Problem: Reproduce everything from the line containing "Útiles de Oficina" down through the line containing "Cerradura de cilindro con 2 llaves.", renaming "Medidas" to "Dimensiones" and leaving all else unchanged.

##### Available records #####

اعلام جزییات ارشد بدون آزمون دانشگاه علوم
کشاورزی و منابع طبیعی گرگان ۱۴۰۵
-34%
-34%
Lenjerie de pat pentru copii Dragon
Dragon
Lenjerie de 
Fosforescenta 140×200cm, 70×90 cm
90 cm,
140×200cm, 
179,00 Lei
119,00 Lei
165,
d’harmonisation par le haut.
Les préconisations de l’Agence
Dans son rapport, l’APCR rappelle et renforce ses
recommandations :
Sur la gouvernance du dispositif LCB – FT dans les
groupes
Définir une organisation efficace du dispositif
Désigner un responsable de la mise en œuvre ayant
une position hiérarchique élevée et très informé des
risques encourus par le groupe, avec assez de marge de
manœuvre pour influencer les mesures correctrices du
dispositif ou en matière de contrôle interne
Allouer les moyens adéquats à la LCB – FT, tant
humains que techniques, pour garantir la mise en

#####
##### Available records #####

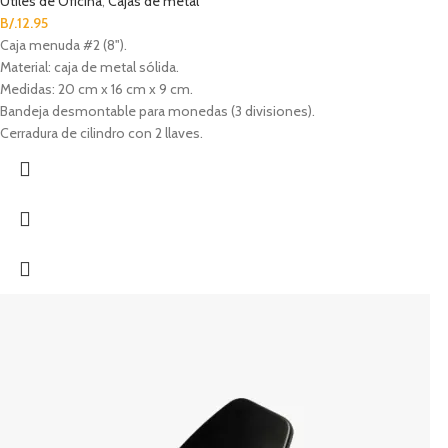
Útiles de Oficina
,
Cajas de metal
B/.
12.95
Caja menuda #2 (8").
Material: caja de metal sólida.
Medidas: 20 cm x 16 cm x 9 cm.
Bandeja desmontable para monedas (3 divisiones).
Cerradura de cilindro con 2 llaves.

#####

Response for this exercise:
Útiles de Oficina
,
Cajas de metal
B/.
12.95
Caja menuda #2 (8").
Material: caja de metal sólida.
Dimensiones: 20 cm x 16 cm x 9 cm.
Bandeja desmontable para monedas (3 divisiones).
Cerradura de cilindro con 2 llaves.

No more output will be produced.